Every so often I run across a critique of someone's writing slating the piece for daring to begin sentences with conjunctions (and, but, etc).  And I look at my novels, proudly flourishing buts in every direction, shrug my shoulders, and go on exactly as before.

I write for clarity.  For pace.  For impact.  I will use sentence fragments.  I will gaily lavish any number of adverbs.  I will spit and hiss, answer, whisper, fill the air with said-bookisms.

So long as it works.

On every writing site or forum I've come across different lists of 'rules' - many of them incorrect (look at a few language usage texts and you'll see there's no rule against beginning sentences with 'and' or 'but').  Once you have a basic understanding of the tools you're using to express yourself, it's well worth checking 'received wisdom': too often it doesn't ring true.
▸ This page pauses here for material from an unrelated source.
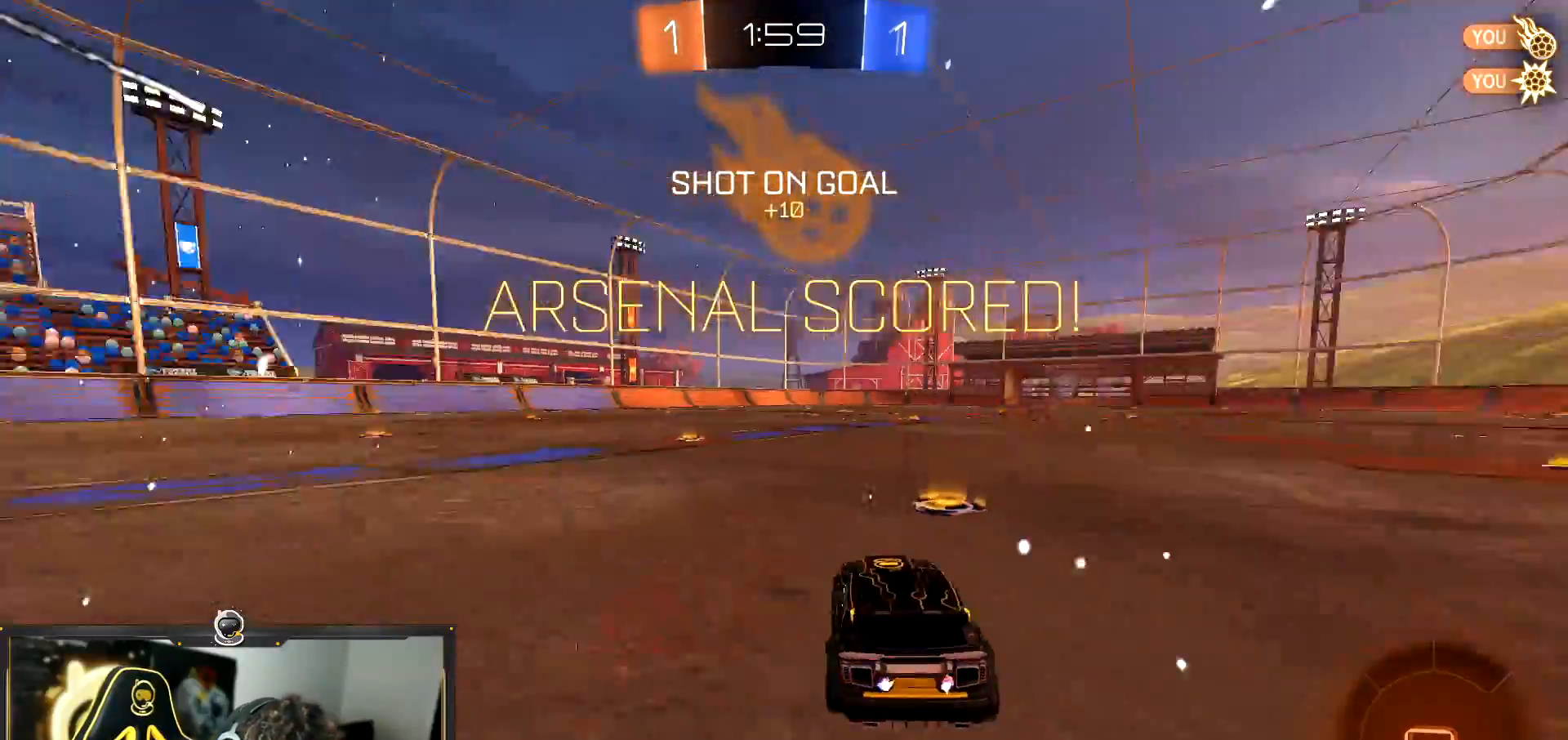
{"dt_ms": 500, "buttons": ["R2"], "left_stick": "left", "events": [[33, "L1", "up"], [167, "R1", "up"], [167, "left_stick", "center"], [217, "left_stick", "left"]]}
Edit to remove ambiguity, to add emotional impact.  Make sure the words flow.  Cut the extraneous.  But don't clunk up your prose keeping to an arbitrary list of what some person on the internet thinks is 'good' writing.

2 comments:

  1. Amen Andrea. Students write to please their teachers. Writers write for emotional impact.

    The best, brightest, most powerful paragraph I ever read was written by William Gibson in _Virtual Light_. Here it is in its entirety:

    "Key. Ignition."

    ReplyDelete
  2. Word.

    Antares, I love that Gibson bit. He's great at those.